##### Given data
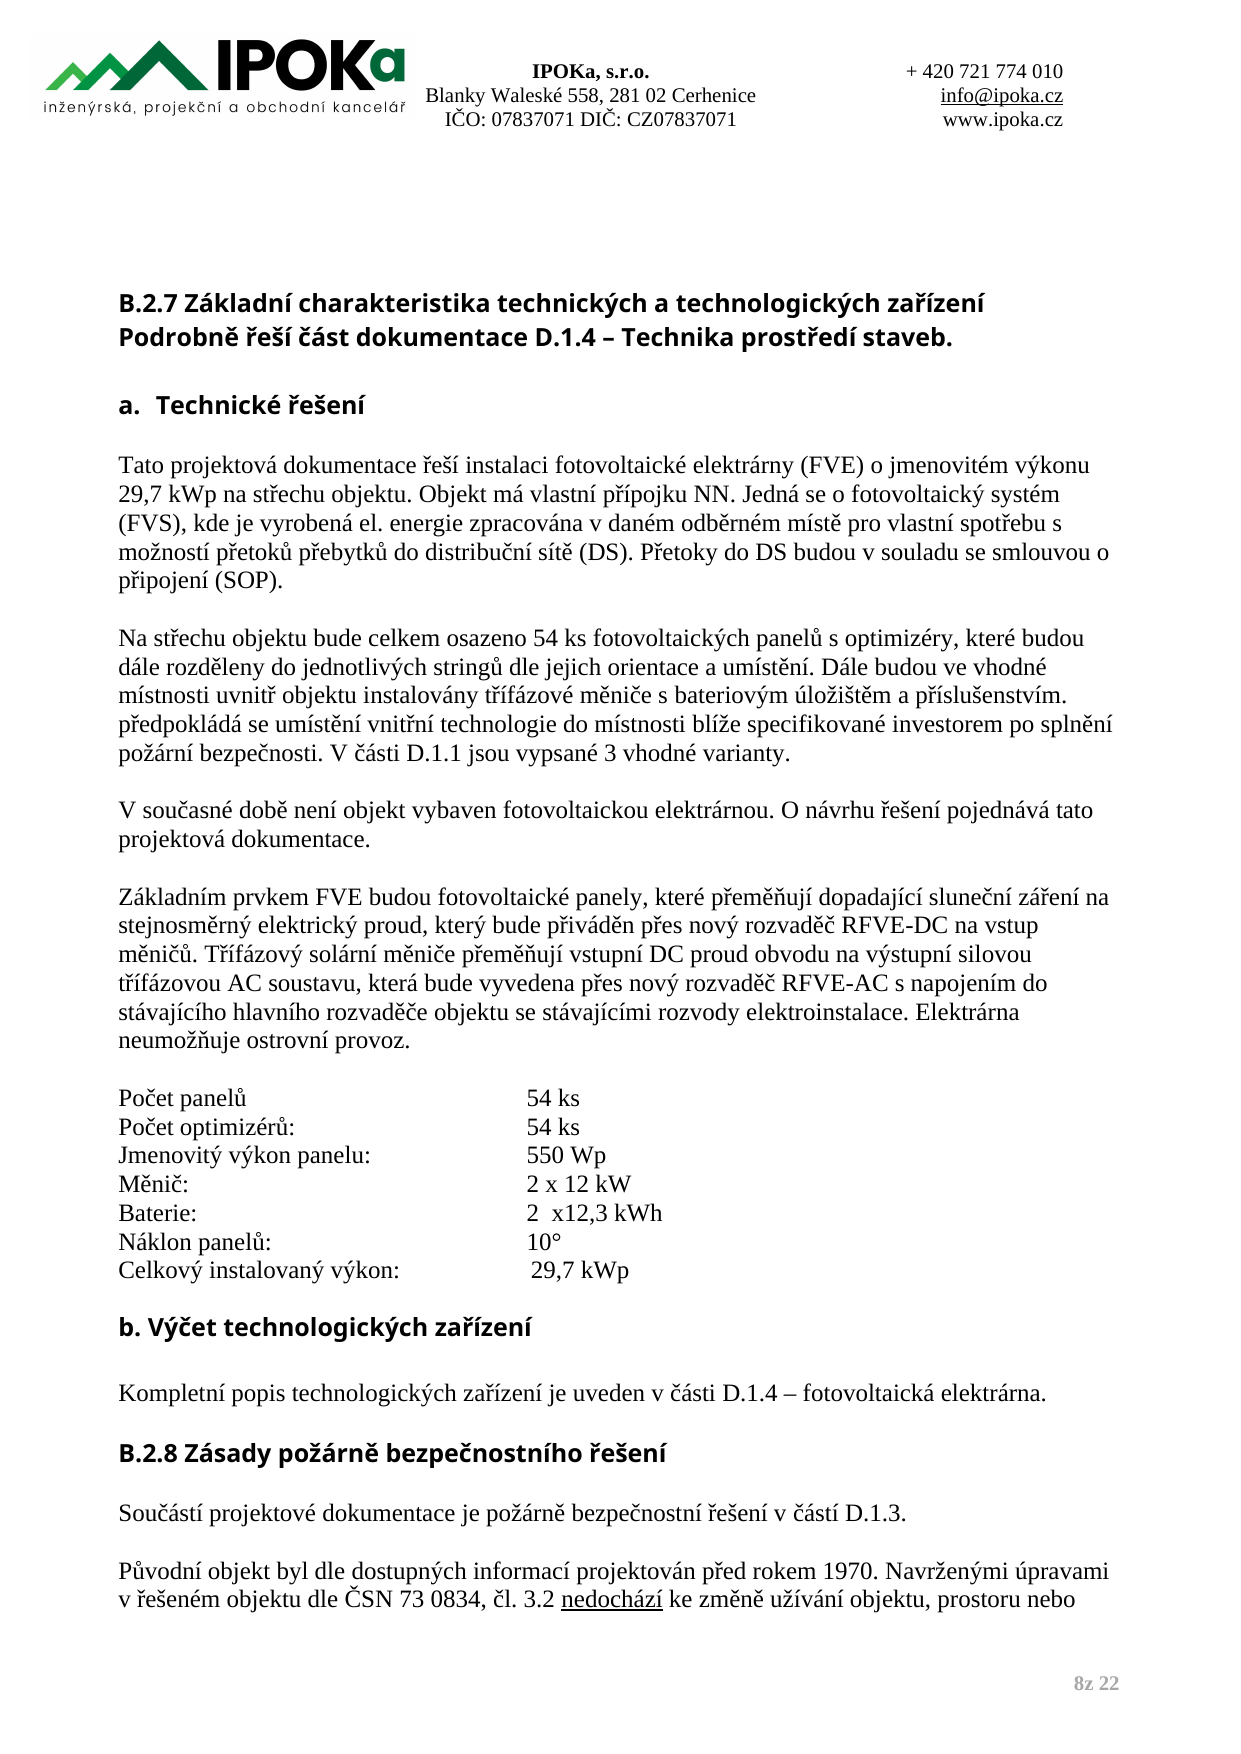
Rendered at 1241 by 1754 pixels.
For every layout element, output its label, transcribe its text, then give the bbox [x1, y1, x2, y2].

text Počet optimizérů: 54 ks [118, 1112, 1122, 1141]
text Počet panelů 54 ks [118, 1083, 1122, 1112]
text Základním prvkem FVE budou fotovoltaické panely, které přeměňují dopadající sluneční záření na stejnosměrný elektrický proud, který bude přiváděn přes nový rozvaděč RFVE-DC na vstup měničů. Třífázový solární měniče přeměňují vstupní DC proud obvodu na výstupní silovou třífázovou AC soustavu, která bude vyvedena přes nový rozvaděč RFVE-AC s napojením do stávajícího hlavního rozvaděče objektu se stávajícími rozvody elektroinstalace. Elektrárna neumožňuje ostrovní provoz. [118, 882, 1122, 1054]
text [118, 1556, 1122, 1613]
text Celkový instalovaný výkon: 29,7 kWp [118, 1256, 1122, 1284]
text Součástí projektové dokumentace je požárně bezpečnostní řešení v částí D.1.3. [118, 1498, 1122, 1527]
text Podrobně řeší část dokumentace D.1.4 – Technika prostředí staveb. [118, 320, 1122, 354]
text V současné době není objekt vybaven fotovoltaickou elektrárnou. O návrhu řešení pojednává tato projektová dokumentace. [118, 796, 1122, 853]
text Jmenovitý výkon panelu: 550 Wp [118, 1141, 1122, 1169]
subtitle B.2.7 Základní charakteristika technických a technologických zařízení [118, 286, 1122, 320]
text Náklon panelů: 10° [118, 1227, 1122, 1256]
text Na střechu objektu bude celkem osazeno 54 ks fotovoltaických panelů s optimizéry, které budou dále rozděleny do jednotlivých stringů dle jejich orientace a umístění. Dále budou ve vhodné místnosti uvnitř objektu instalovány třífázové měniče s bateriovým úložištěm a příslušenstvím. předpokládá se umístění vnitřní technologie do místnosti blíže specifikované investorem po splnění požární bezpečnosti. V části D.1.1 jsou vypsané 3 vhodné varianty. [118, 623, 1122, 767]
subtitle B.2.8 Zásady požárně bezpečnostního řešení [118, 1436, 1122, 1469]
text Tato projektová dokumentace řeší instalaci fotovoltaické elektrárny (FVE) o jmenovitém výkonu 29,7 kWp na střechu objektu. Objekt má vlastní přípojku NN. Jedná se o fotovoltaický systém (FVS), kde je vyrobená el. energie zpracována v daném odběrném místě pro vlastní spotřebu s možností přetoků přebytků do distribuční sítě (DS). Přetoky do DS budou v souladu se smlouvou o připojení (SOP). [118, 451, 1122, 594]
picture [30, 33, 415, 120]
subtitle Technické řešení [118, 388, 1122, 422]
text Kompletní popis technologických zařízení je uveden v části D.1.4 – fotovoltaická elektrárna. [118, 1378, 1122, 1407]
text Měnič: 2 x 12 kW [118, 1169, 1122, 1198]
subtitle Výčet technologických zařízení [118, 1310, 1122, 1344]
text Baterie: 2 x12,3 kWh [118, 1198, 1122, 1227]
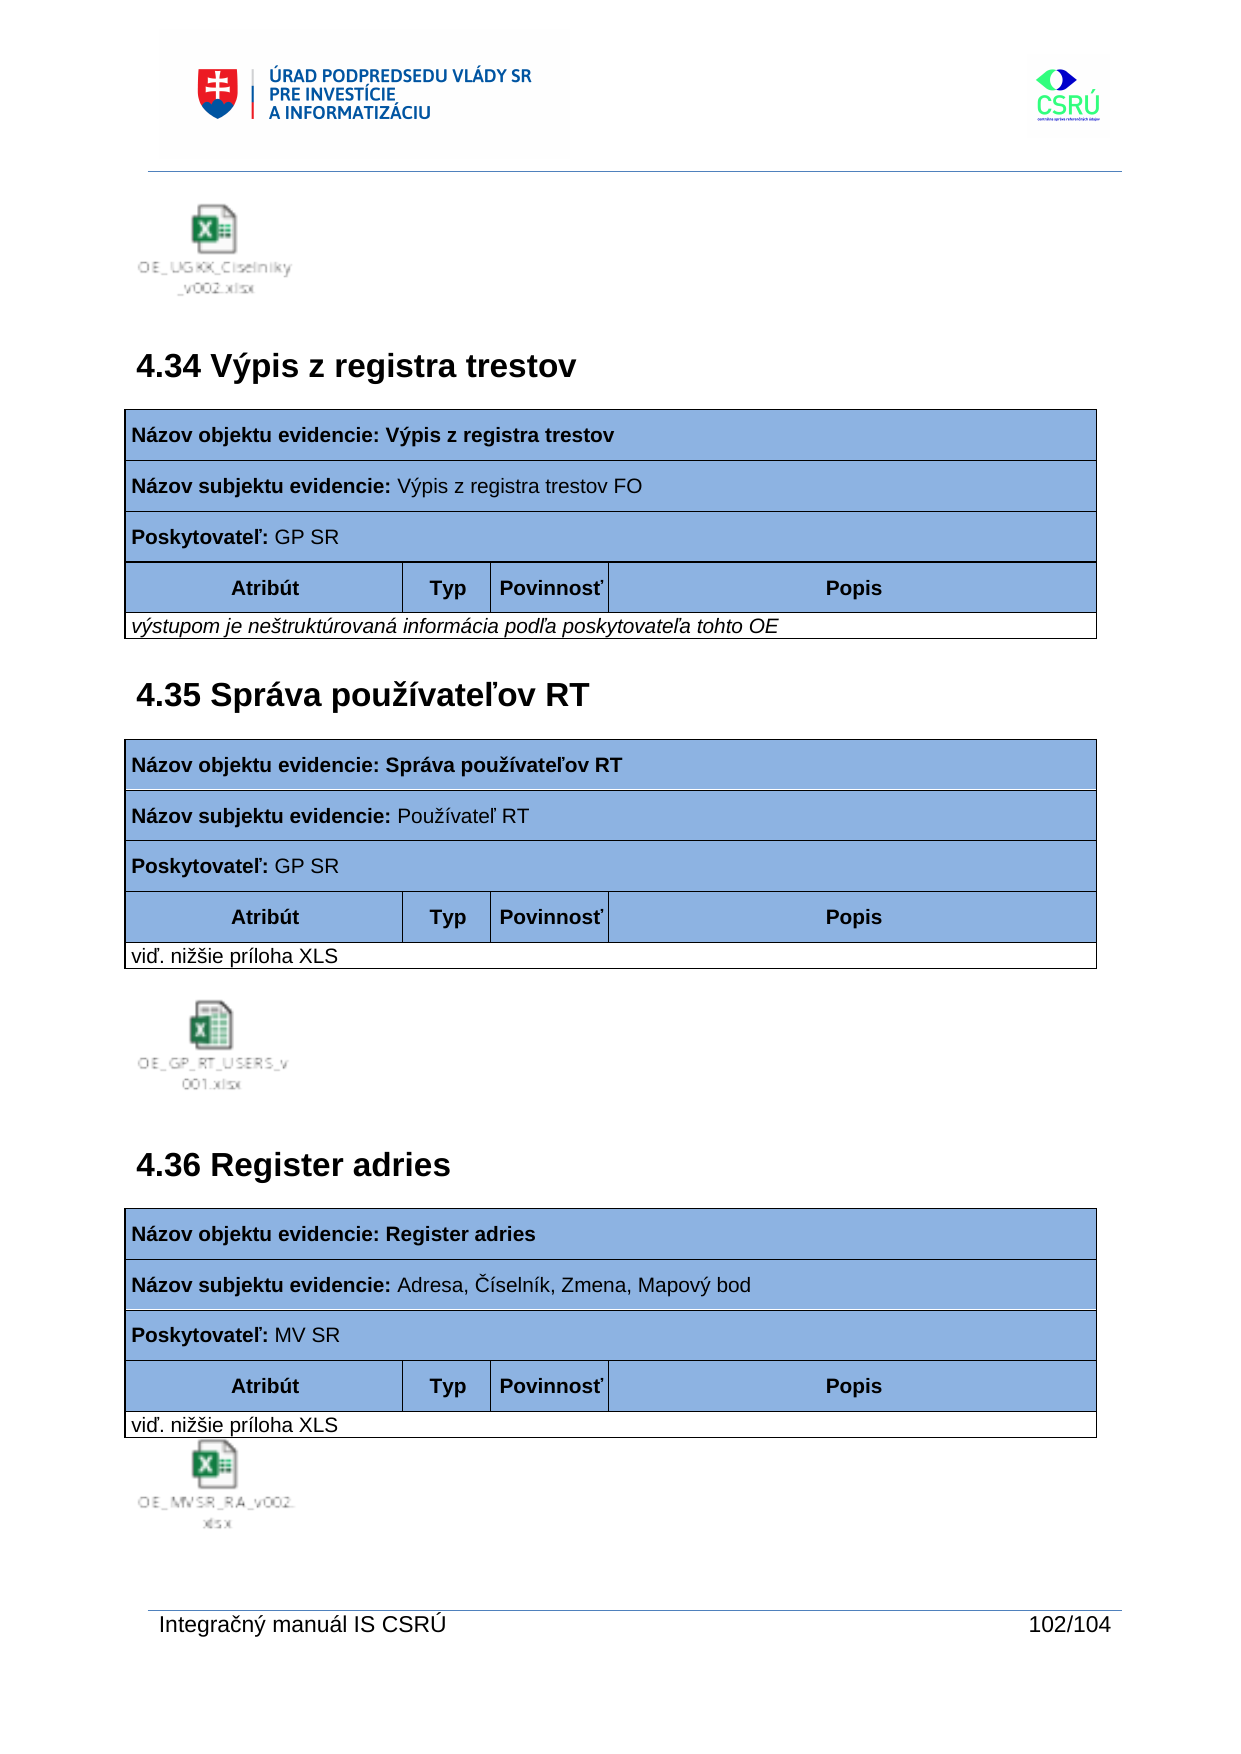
##########
* Your task:
Search the entries for the string "řeší" and collect each line that has it.

* The answer:
text Podrobně řeší část dokumentace D.1.4 – Technika prostředí staveb. [118, 320, 1122, 354]
text Tato projektová dokumentace řeší instalaci fotovoltaické elektrárny (FVE) o jmenovitém výkonu 29,7 kWp na střechu objektu. Objekt má vlastní přípojku NN. Jedná se o fotovoltaický systém (FVS), kde je vyrobená el. energie zpracována v daném odběrném místě pro vlastní spotřebu s možností přetoků přebytků do distribuční sítě (DS). Přetoky do DS budou v souladu se smlouvou o připojení (SOP). [118, 451, 1122, 594]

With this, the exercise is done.